Parse options affect accuracy, cost, and speed. The following scenarios highlight when to use specific configurations.

Handling handwriting or small text

  • Use Agentic OCR.
  • Best for: forms, signatures, handwritten notes.
  • Tradeoff: slightly higher cost and latency in exchange for higher accuracy.

Working with non-Germanic languages

  • Use the Multilingual OCR system.
  • Needed for: languages outside English, Spanish, Italian, Portuguese, French, or German.
  • Also improves parsing of Unicode and special characters.

Unexpected symbols in your output

  • Cause: metadata embeddings in PDFs may contain corrupted or hidden text.
  • Fix: switch to OCR extraction mode.
  • Avoid: Hybrid or Metadata extraction modes unless you are sure the metadata is reliable.

Missing checkboxes or images

  • Enable experimental options in parse configs:
    • enable_checkboxes: Detects and returns checkboxes with True/False.
    • return_figure_images: Detects and returns figures in the document.
    • return_table_images: Detects and returns tables in the document.
URLs from return_figure_images and return_table_images expire in ~24 hours.
Download immediately if you need permanent storage.

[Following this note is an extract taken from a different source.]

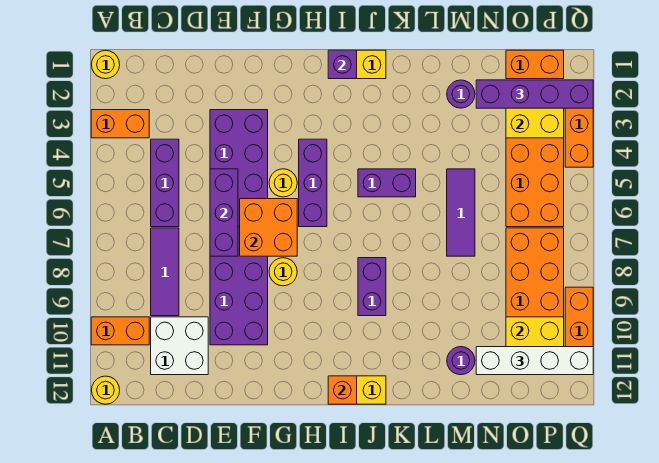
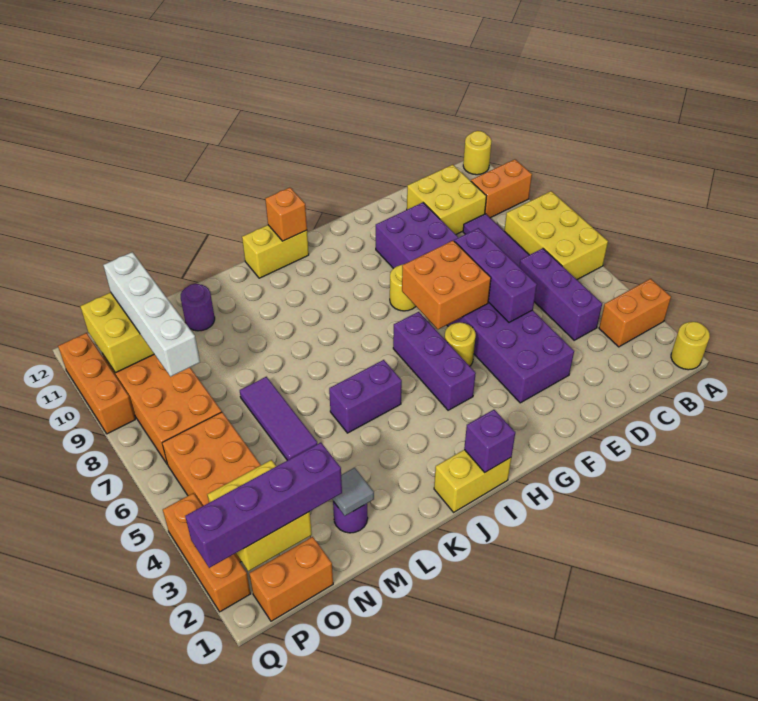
none -> yellow 2x3 brick [504,191,608,280]
white 2x2 brick [151,317,208,375] -> yellow 2x2 brick [407,165,486,234]
purple 1x2 brick [358,258,386,316] -> none
none -> grey 1x1 tile [332,468,374,516]
white 1x4 brick [476,347,593,375] -> white 1x4 brick turned to [103,252,200,377]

Complex tables causing problems?

  • Option 1: Enrich with table mode
    • Enable enrich_mode with table.
    • Add prompts to guide how rows and columns should align.
  • Option 2: AI JSON format
Only three configurations change outputs for spreadsheets:
  • include_color_information: adds Excel cell color details with LaTeX to the parse output.
  • spreadsheet_table_clustering: splits up individual tables inside of multi-table spreadsheets.
  • large_table_chunking: splits very large tables into smaller, manageable chunks for downstream processing.